The pattern of total nutrient uptake of a bulb onion crop is shown in Fig.
6.2b. It is clear from Fig. 6.2b that around 70% of N and P uptake and growth
in dry weight occurred during the final half of the overall growth period. In
Swedish conditions, about 80% of N uptake took place in the final third of the
growth period (see Fig. 6.4). To achieve high yield it is essential to supply
sufficient N to satisfy the high demand at this stage when bulbs are bulking-up.

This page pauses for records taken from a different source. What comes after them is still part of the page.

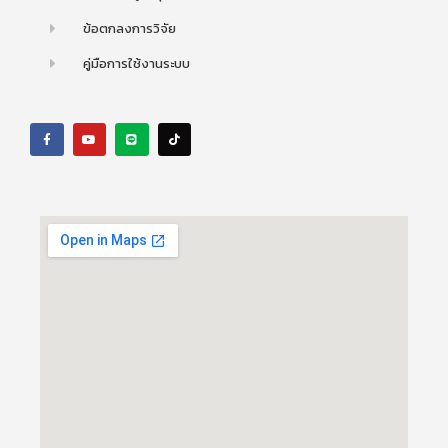
ข้อตกลงการวิจัย
คู่มือการใช้งานระบบ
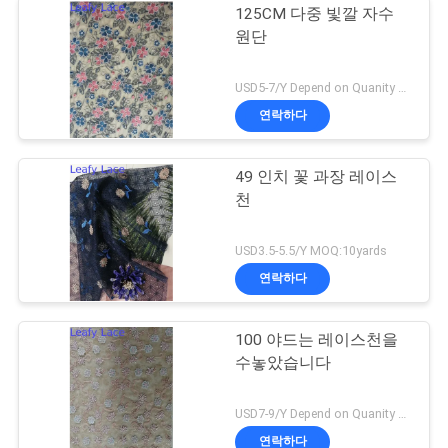
125CM 다중 빛깔 자수
원단
USD5-7/Y Depend on Quanity MOQ:10yards
연락하다
49 인치 꽃 과장 레이스
천
USD3.5-5.5/Y MOQ:10yards
연락하다
100 야드는 레이스천을
수놓았습니다
USD7-9/Y Depend on Quanity MOQ:10yards
연락하다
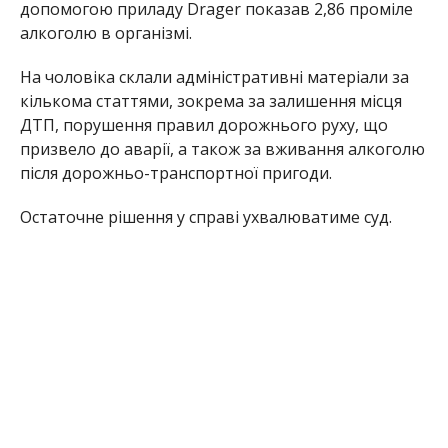
допомогою приладу Drager показав 2,86 проміле
алкоголю в організмі.
На чоловіка склали адміністративні матеріали за
кількома статтями, зокрема за залишення місця
ДТП, порушення правил дорожнього руху, що
призвело до аварії, а також за вживання алкоголю
після дорожньо-транспортної пригоди.
Остаточне рішення у справі ухвалюватиме суд.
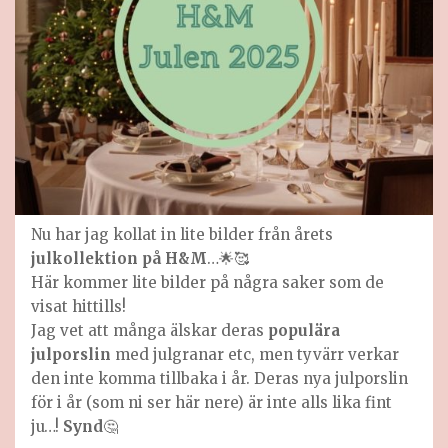
Nu har jag kollat in lite bilder från årets
julkollektion på H&M
…🌟🥰
Här kommer lite bilder på några saker som de
visat hittills!
Jag vet att många älskar deras
populära
julporslin
med julgranar etc, men tyvärr verkar
den inte komma tillbaka i år. Deras nya julporslin
för i år (som ni ser här nere) är inte alls lika fint
ju…!
Synd
🤔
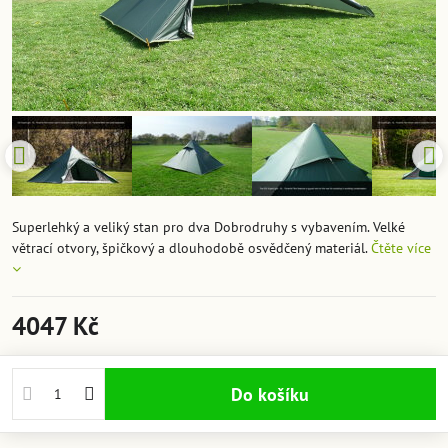
Superlehký a veliký stan pro dva Dobrodruhy s vybavením. Velké
větrací otvory, špičkový a dlouhodobě osvědčený materiál.
Čtěte více
4047 Kč
Do košíku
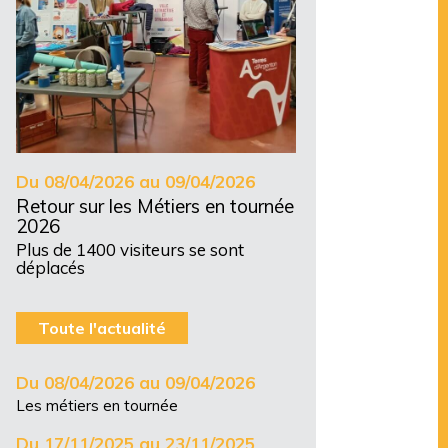
Du 08/04/2026 au 09/04/2026
Retour sur les Métiers en tournée
2026
Plus de 1400 visiteurs se sont
déplacés
Toute l'actualité
Du 08/04/2026 au 09/04/2026
Les métiers en tournée
Du 17/11/2025 au 23/11/2025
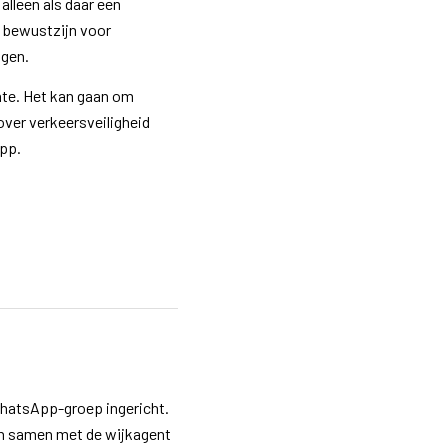
alleen als daar een
t bewustzijn voor
ogen.
nte. Het kan gaan om
over verkeersveiligheid
pp.
WhatsApp-groep ingericht.
n samen met de wijkagent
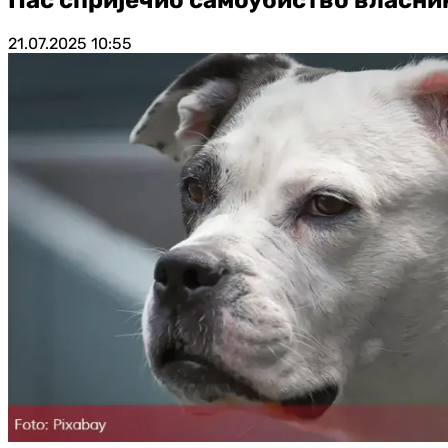
21.07.2025
10:55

Figure 6.2c shows a decline in the percentage of mineral nutrients in an onion
crop dry matter with time. The percentage mineral nutrient content of most crops
declines as crop weight per unit area increases. This can be explained by the
concentrations of N, P and K being higher in metabolically active tissue than in
structural and storage tissue. A certain minimum concentration (percentage of a
dry weight) of a mineral nutrient occurs in live, non-growing plants. Above this
minimum, relative growth rate (RGR) increases with percentage nutrient in the
dry matter up to a critical percentage that can be seven- or eightfold the minimum
level, provided other nutrients are non-limiting (Agren, 1988).
Relative growth rate increases linearly with percentage N in this range and
quadratically with percentage P (Agren, 2004). As crop mass per unit area
increases, the proportion of non-growing structural and storage tissues
increases, and therefore RGR declines and the concentrations of nutrients per
unit of total dry weight required to keep growth rates near maximal (termed
the 'critical nutrient concentrations') decline (Greenwood et al. , 1991). The
relationship between the critical percentage N and crop weight per unit area
found in N fertilizer trials with onions was fairly well described by an equation
common to many C 3 plants (see Fig. 6.3a), although at low weights the data for
onion fall below this line, possibly because it has an inherently low RGR and
therefore a lower critical N requirement than faster-growing crops.